Milwaukee Brewers v Colorado Rockies

On the final day of the 2016 regular season yesterday, Rockies second baseman D.J. LeMahieu had a one point lead on Washington Nationals second baseman Daniel Murphy for the National League batting championship, .348 to.347. Murphy was nursing a pulled muscle, and hadn’t played for several games as the NL East winning Nationals rested him so he could be healthy for the play-offs. Murphy wasn’t going to be in the final game either, which meant that the only way LeMahieu could lose his lead was by making outs. Thus, with the consent of his manager, Walt Weiss, the player sat out the last game to protect his average.
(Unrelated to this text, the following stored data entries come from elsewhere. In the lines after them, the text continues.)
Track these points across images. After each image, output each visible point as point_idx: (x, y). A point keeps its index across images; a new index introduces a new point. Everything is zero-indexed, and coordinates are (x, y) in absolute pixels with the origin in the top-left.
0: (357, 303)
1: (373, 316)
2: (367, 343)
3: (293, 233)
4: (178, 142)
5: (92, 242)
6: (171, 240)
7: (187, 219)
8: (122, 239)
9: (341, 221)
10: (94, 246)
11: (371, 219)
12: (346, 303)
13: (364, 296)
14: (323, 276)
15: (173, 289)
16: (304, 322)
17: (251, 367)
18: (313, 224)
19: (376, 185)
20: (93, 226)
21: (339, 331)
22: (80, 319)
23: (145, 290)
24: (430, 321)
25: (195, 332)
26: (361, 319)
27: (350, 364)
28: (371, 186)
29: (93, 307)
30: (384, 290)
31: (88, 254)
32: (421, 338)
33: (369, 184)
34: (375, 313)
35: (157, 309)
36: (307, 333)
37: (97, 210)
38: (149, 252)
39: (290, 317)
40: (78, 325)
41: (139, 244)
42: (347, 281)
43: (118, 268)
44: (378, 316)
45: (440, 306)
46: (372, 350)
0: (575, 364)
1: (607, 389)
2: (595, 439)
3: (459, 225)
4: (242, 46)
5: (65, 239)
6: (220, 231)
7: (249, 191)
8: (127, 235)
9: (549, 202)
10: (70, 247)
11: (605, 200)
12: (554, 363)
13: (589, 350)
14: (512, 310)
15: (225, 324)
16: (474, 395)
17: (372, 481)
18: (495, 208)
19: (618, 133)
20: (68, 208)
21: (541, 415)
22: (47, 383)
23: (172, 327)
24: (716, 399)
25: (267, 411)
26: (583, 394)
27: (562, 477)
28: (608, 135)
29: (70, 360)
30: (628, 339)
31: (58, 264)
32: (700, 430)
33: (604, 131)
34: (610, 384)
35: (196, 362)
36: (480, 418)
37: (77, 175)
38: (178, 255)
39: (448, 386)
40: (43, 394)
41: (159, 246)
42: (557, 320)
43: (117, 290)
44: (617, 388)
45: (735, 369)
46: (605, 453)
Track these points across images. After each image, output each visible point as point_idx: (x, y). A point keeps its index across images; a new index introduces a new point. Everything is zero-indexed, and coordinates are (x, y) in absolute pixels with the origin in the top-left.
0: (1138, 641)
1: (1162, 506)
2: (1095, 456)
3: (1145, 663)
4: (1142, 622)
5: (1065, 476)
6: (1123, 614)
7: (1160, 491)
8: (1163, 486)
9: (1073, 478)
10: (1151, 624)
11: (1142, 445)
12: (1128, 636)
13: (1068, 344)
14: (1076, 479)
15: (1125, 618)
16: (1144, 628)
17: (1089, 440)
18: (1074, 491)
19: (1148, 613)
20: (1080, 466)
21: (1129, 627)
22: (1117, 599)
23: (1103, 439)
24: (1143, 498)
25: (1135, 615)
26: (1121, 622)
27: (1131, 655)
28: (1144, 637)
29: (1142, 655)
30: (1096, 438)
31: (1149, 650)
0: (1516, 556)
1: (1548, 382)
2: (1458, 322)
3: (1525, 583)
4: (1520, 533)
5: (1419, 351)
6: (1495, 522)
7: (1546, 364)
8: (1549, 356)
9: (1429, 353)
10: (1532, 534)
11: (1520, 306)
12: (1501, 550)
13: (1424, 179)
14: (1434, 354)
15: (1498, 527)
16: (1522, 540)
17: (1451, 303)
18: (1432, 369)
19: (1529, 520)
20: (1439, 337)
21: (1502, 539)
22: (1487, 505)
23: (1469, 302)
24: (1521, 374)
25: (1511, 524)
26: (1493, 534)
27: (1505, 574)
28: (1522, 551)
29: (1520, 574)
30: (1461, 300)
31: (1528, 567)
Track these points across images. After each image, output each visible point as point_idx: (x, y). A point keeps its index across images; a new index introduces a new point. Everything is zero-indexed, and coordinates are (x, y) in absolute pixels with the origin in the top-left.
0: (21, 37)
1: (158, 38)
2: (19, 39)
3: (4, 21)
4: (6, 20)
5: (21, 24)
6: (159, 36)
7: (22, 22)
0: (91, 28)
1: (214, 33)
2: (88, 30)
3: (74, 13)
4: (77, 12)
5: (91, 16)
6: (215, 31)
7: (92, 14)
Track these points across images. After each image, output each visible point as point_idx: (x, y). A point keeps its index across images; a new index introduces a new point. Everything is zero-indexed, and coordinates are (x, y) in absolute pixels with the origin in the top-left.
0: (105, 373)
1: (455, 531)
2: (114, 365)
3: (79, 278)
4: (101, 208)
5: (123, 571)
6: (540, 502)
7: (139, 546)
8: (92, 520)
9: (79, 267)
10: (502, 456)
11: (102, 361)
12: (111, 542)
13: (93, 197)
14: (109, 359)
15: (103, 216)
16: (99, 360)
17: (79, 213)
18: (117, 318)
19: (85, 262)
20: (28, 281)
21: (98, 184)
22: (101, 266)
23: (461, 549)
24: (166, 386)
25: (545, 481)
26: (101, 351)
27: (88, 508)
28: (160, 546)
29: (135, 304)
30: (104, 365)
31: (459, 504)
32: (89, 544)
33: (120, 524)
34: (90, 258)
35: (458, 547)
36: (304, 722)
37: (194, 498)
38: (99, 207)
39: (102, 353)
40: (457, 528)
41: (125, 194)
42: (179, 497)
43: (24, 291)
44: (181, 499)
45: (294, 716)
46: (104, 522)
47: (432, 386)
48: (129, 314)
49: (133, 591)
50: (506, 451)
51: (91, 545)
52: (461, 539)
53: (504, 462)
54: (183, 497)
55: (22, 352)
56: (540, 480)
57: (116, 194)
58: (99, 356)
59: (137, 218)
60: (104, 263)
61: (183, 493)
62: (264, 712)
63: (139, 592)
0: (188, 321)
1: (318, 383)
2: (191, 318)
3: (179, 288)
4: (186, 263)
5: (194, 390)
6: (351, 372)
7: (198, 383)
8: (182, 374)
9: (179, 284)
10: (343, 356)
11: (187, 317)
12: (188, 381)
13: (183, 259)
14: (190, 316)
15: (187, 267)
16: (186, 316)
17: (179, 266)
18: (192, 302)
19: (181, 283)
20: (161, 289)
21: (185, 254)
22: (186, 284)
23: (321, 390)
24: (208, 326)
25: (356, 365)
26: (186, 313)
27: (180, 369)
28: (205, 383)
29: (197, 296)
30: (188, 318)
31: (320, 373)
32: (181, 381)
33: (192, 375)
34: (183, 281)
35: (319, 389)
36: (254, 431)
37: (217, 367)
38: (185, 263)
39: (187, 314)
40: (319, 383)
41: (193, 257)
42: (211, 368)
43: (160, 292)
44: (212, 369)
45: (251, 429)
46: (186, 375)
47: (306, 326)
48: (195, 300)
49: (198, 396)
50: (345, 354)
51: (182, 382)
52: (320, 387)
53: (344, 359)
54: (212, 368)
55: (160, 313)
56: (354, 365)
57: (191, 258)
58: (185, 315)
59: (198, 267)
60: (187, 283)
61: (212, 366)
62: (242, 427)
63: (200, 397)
Realizing that the Rocky player was attempting to “back in” to the batting title, regarded in baseball ethics as dishonorable, or, in technical terms, “the conduct of a weenie,”  Nats  manager Dusty Baker sent Murphy limping up to the plate to pinch-hit for Jose Lobaton in the fifth inning. A hit by Murphy would have given him the lead, and required LeMahieu to bat in the Rockies game to pass him. Murphy, however, flied out.

Your End of Baseball’s Regular Season Ethics Alarms Ethics Quiz of the Day:

Was it fair, sportsmanlike and ethical for LeMahieu to win the batting title by not playing?